Article published in npj Digital Medicine

Our article entitled “Unleashing the potential of digital pathology data by training computer-aided diagnosis models without human annotations“, by Niccolò Marini et al. has been published in npj Digital Medicine from Nature Portfolio.

In this work, we present an approach that removes the need for medical experts when building assisting tools for clinical decision support, paving the way for the exploitation of exa-scale sources of medical data collected worldwide from hospital workflows. 

The combination of large amounts of healthcare data with new artificial intelligence technologies are leading to the creation of new systems to assist medical experts during the diagnosis. 

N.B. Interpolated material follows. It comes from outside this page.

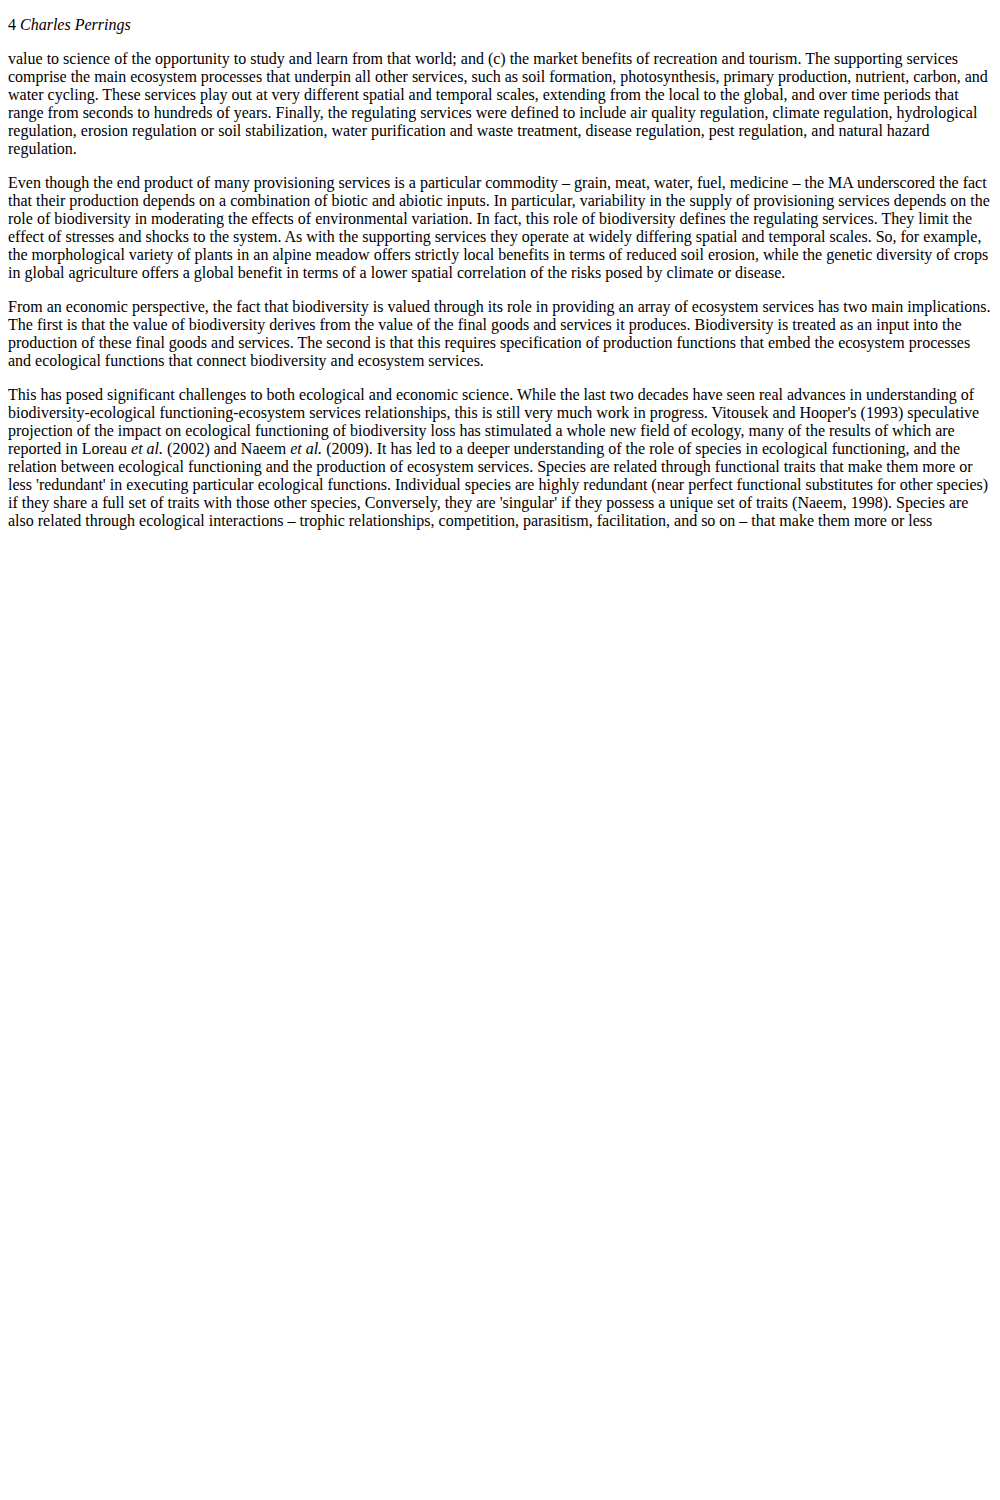4 Charles Perrings
value to science of the opportunity to study and learn from that world; and (c) the market benefits of recreation and tourism. The supporting services comprise the main ecosystem processes that underpin all other services, such as soil formation, photosynthesis, primary production, nutrient, carbon, and water cycling. These services play out at very different spatial and temporal scales, extending from the local to the global, and over time periods that range from seconds to hundreds of years. Finally, the regulating services were defined to include air quality regulation, climate regulation, hydrological regulation, erosion regulation or soil stabilization, water purification and waste treatment, disease regulation, pest regulation, and natural hazard regulation.
Even though the end product of many provisioning services is a particular commodity – grain, meat, water, fuel, medicine – the MA underscored the fact that their production depends on a combination of biotic and abiotic inputs. In particular, variability in the supply of provisioning services depends on the role of biodiversity in moderating the effects of environmental variation. In fact, this role of biodiversity defines the regulating services. They limit the effect of stresses and shocks to the system. As with the supporting services they operate at widely differing spatial and temporal scales. So, for example, the morphological variety of plants in an alpine meadow offers strictly local benefits in terms of reduced soil erosion, while the genetic diversity of crops in global agriculture offers a global benefit in terms of a lower spatial correlation of the risks posed by climate or disease.
From an economic perspective, the fact that biodiversity is valued through its role in providing an array of ecosystem services has two main implications. The first is that the value of biodiversity derives from the value of the final goods and services it produces. Biodiversity is treated as an input into the production of these final goods and services. The second is that this requires specification of production functions that embed the ecosystem processes and ecological functions that connect biodiversity and ecosystem services.
This has posed significant challenges to both ecological and economic science. While the last two decades have seen real advances in understanding of biodiversity-ecological functioning-ecosystem services relationships, this is still very much work in progress. Vitousek and Hooper's (1993) speculative projection of the impact on ecological functioning of biodiversity loss has stimulated a whole new field of ecology, many of the results of which are reported in Loreau et al. (2002) and Naeem et al. (2009). It has led to a deeper understanding of the role of species in ecological functioning, and the relation between ecological functioning and the production of ecosystem services. Species are related through functional traits that make them more or less 'redundant' in executing particular ecological functions. Individual species are highly redundant (near perfect functional substitutes for other species) if they share a full set of traits with those other species, Conversely, they are 'singular' if they possess a unique set of traits (Naeem, 1998). Species are also related through ecological interactions – trophic relationships, competition, parasitism, facilitation, and so on – that make them more or less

However, the potential of the combination is not fully exploited because of a bottleneck represented by the need of medical experts to analyze and annotate healthcare data. 

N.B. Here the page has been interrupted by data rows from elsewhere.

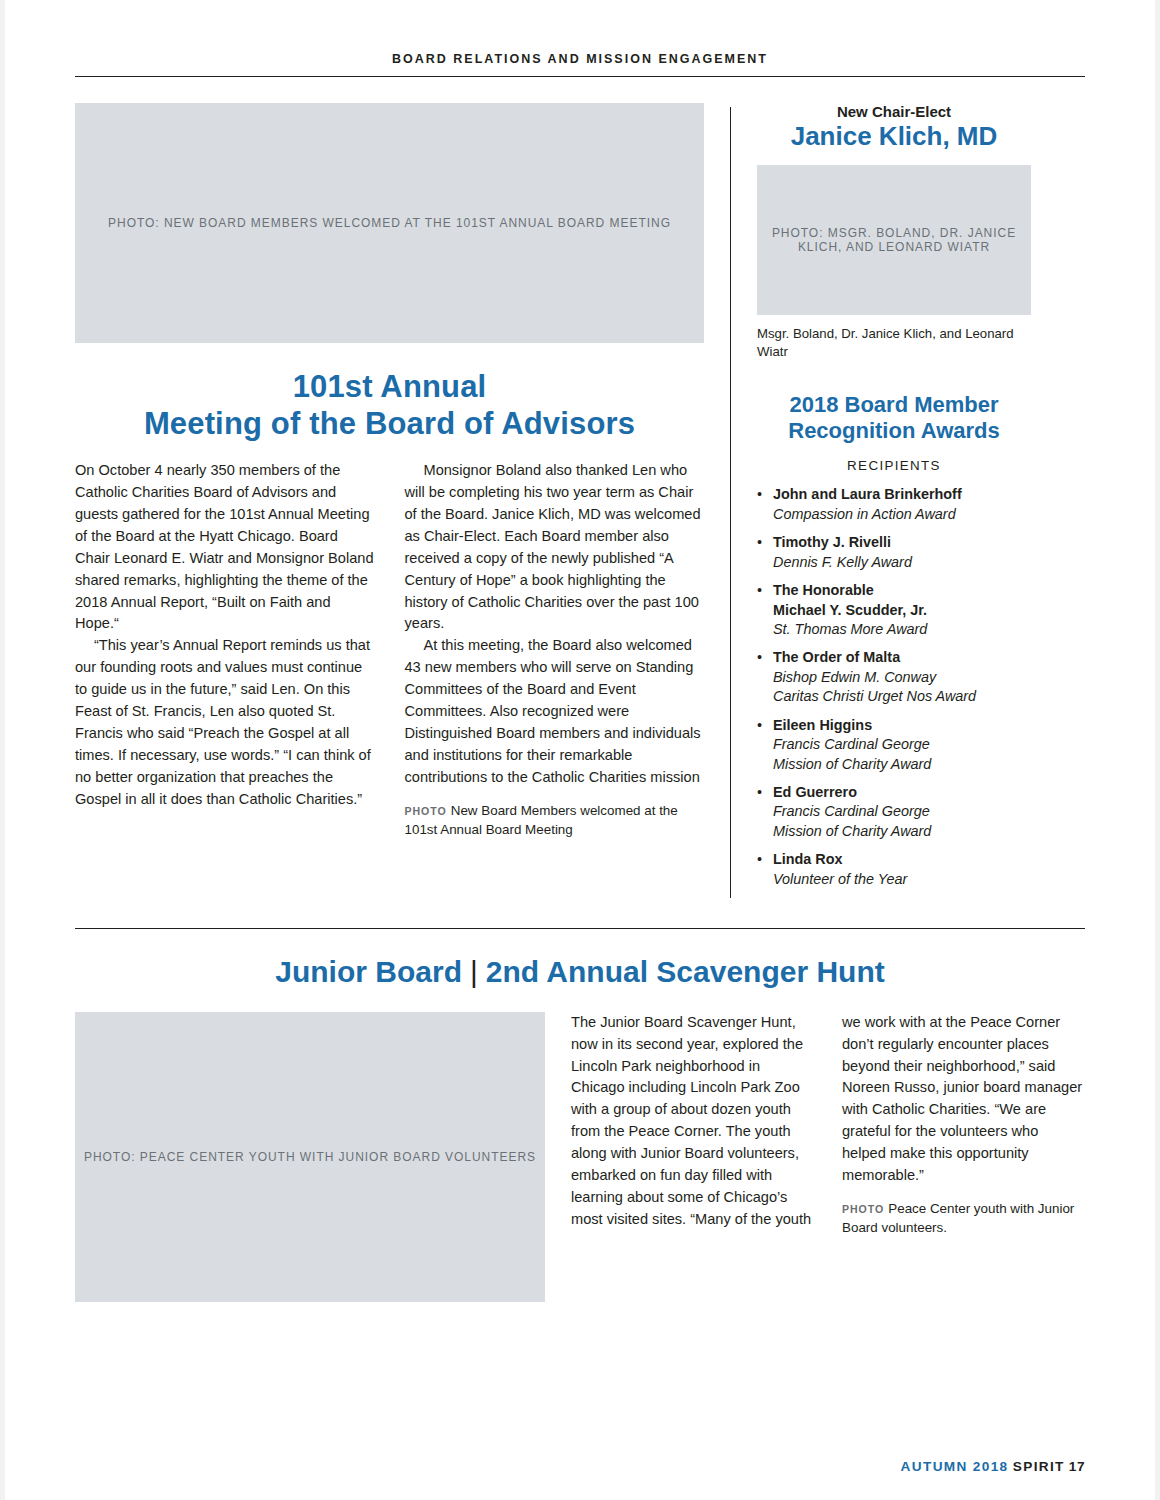Board Relations and Mission Engagement
101st Annual
Meeting of the Board of Advisors
On October 4 nearly 350 members of the Catholic Charities Board of Advisors and guests gathered for the 101st Annual Meeting of the Board at the Hyatt Chicago. Board Chair Leonard E. Wiatr and Monsignor Boland shared remarks, highlighting the theme of the 2018 Annual Report, “Built on Faith and Hope.“
“This year’s Annual Report reminds us that our founding roots and values must continue to guide us in the future,” said Len. On this Feast of St. Francis, Len also quoted St. Francis who said “Preach the Gospel at all times. If necessary, use words.” “I can think of no better organization that preaches the Gospel in all it does than Catholic Charities.”
Monsignor Boland also thanked Len who will be completing his two year term as Chair of the Board. Janice Klich, MD was welcomed as Chair-Elect. Each Board member also received a copy of the newly published “A Century of Hope” a book highlighting the history of Catholic Charities over the past 100 years.
At this meeting, the Board also welcomed 43 new members who will serve on Standing Committees of the Board and Event Committees. Also recognized were Distinguished Board members and individuals and institutions for their remarkable contributions to the Catholic Charities mission
Photo New Board Members welcomed at the 101st Annual Board Meeting
New Chair-Elect
Janice Klich, MD
Msgr. Boland, Dr. Janice Klich, and Leonard Wiatr
2018 Board Member
Recognition Awards
RECIPIENTS
John and Laura Brinkerhoff Compassion in Action Award
Timothy J. Rivelli Dennis F. Kelly Award
The Honorable
Michael Y. Scudder, Jr. St. Thomas More Award
The Order of Malta Bishop Edwin M. Conway
Caritas Christi Urget Nos Award
Eileen Higgins Francis Cardinal George
Mission of Charity Award
Ed Guerrero Francis Cardinal George
Mission of Charity Award
Linda Rox Volunteer of the Year
Junior Board|2nd Annual Scavenger Hunt
The Junior Board Scavenger Hunt, now in its second year, explored the Lincoln Park neighborhood in Chicago including Lincoln Park Zoo with a group of about dozen youth from the Peace Corner. The youth along with Junior Board volunteers, embarked on fun day filled with learning about some of Chicago’s most visited sites. “Many of the youth we work with at the Peace Corner don’t regularly encounter places beyond their neighborhood,” said Noreen Russo, junior board manager with Catholic Charities. “We are grateful for the volunteers who helped make this opportunity memorable.”
Photo Peace Center youth with Junior Board volunteers.
AUTUMN 2018 SPIRIT 17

This study presents an approach aiming to remove the need of human experts to annotate data: the reports corresponding to healthcare data (that can be CT scans, MRI, whole slide images) are automatically analyzed in order to create automatic annotations that can be used to train deep learning models. 

The approach involves two components: a natural language processing algorithm, called SKET (Semantic Knowledge Extractor Tool) that analyzes the reports and extracts meaningful concepts, and a computer vision algorithm, a convolutional neural network trained to classify medical images using the concepts extracted from SKET as weak labels.

The code is available in our GitHub repository for the computer vision algorithm and the natural language processing algorithm.